Over 100 million people are currently using an account that they have not paid for, according to Netflix. Paid sharing may be a potential source of new customers or sales. The company was originally planning to start charging for password sharing in the US in the first quarter of 2023, but now states that it will happen in the next few months.

Netflix's first-quarter results were lower than expected, with the streaming service adding only 1.75 million customers instead of the 2.41 million anticipated by investors. The company has introduced two new initiatives, the password-sharing plan, and an advertising-supported tier, in response to its slower growth. 

In the first quarter, Netflix generated over $2 billion in free cash flow and reported net income of $1.31 billion.

The service added only 100,000 customers in the US and Canada, having lost almost one million customers last year. Nevertheless, it remains the most popular TV network in the US, accounting for over 7 per cent of all TV viewing, which is more than twice as much as any paid service.

The Asia-Pacific region continues to be Netflix's most significant source of new customers, with the company adding 1.46 million customers there in the quarter.
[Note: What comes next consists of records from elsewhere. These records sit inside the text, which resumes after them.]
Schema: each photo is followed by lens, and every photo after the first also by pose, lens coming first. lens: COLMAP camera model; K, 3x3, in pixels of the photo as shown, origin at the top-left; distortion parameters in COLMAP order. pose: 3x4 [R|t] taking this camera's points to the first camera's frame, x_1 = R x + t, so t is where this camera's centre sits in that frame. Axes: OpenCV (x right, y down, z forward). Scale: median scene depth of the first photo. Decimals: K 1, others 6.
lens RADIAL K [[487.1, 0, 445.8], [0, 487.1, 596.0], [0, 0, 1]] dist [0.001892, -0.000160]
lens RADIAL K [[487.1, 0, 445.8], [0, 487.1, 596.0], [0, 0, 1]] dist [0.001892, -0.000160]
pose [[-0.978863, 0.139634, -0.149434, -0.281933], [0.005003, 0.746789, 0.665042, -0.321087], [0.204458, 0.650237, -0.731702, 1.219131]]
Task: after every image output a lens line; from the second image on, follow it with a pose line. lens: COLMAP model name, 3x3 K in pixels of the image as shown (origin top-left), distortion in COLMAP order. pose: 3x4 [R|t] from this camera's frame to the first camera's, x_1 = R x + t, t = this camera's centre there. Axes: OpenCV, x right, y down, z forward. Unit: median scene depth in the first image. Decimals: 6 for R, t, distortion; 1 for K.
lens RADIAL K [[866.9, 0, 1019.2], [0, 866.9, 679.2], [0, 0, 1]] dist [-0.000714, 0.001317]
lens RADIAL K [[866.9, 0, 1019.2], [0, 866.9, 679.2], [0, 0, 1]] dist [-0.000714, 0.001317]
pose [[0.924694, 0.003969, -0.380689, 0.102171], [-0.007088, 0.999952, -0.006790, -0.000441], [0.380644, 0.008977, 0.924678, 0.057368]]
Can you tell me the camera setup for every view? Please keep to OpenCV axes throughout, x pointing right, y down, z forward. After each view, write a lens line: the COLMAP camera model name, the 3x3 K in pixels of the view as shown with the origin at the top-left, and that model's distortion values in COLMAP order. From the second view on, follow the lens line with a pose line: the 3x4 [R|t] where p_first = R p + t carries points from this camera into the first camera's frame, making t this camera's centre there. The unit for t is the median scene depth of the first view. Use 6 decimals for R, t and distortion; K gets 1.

Netflix has stated that it is becoming more sophisticated regarding pricing and lower prices in India and other poorer countries are contributing to growth.

The company has also increased its free cash flow estimate for 2023 to $3.5 billion and anticipates that new initiatives, such as the password-sharing plan and the advertising-supported tier, will enable growth to accelerate in the second half of 2023.

While the crackdown on password sharing may cause some customers to stop using the service in the short term, Netflix hopes that it will encourage them to pay for their account or to pay to share the one they currently use, which could boost sales in markets such as the US and Latin America.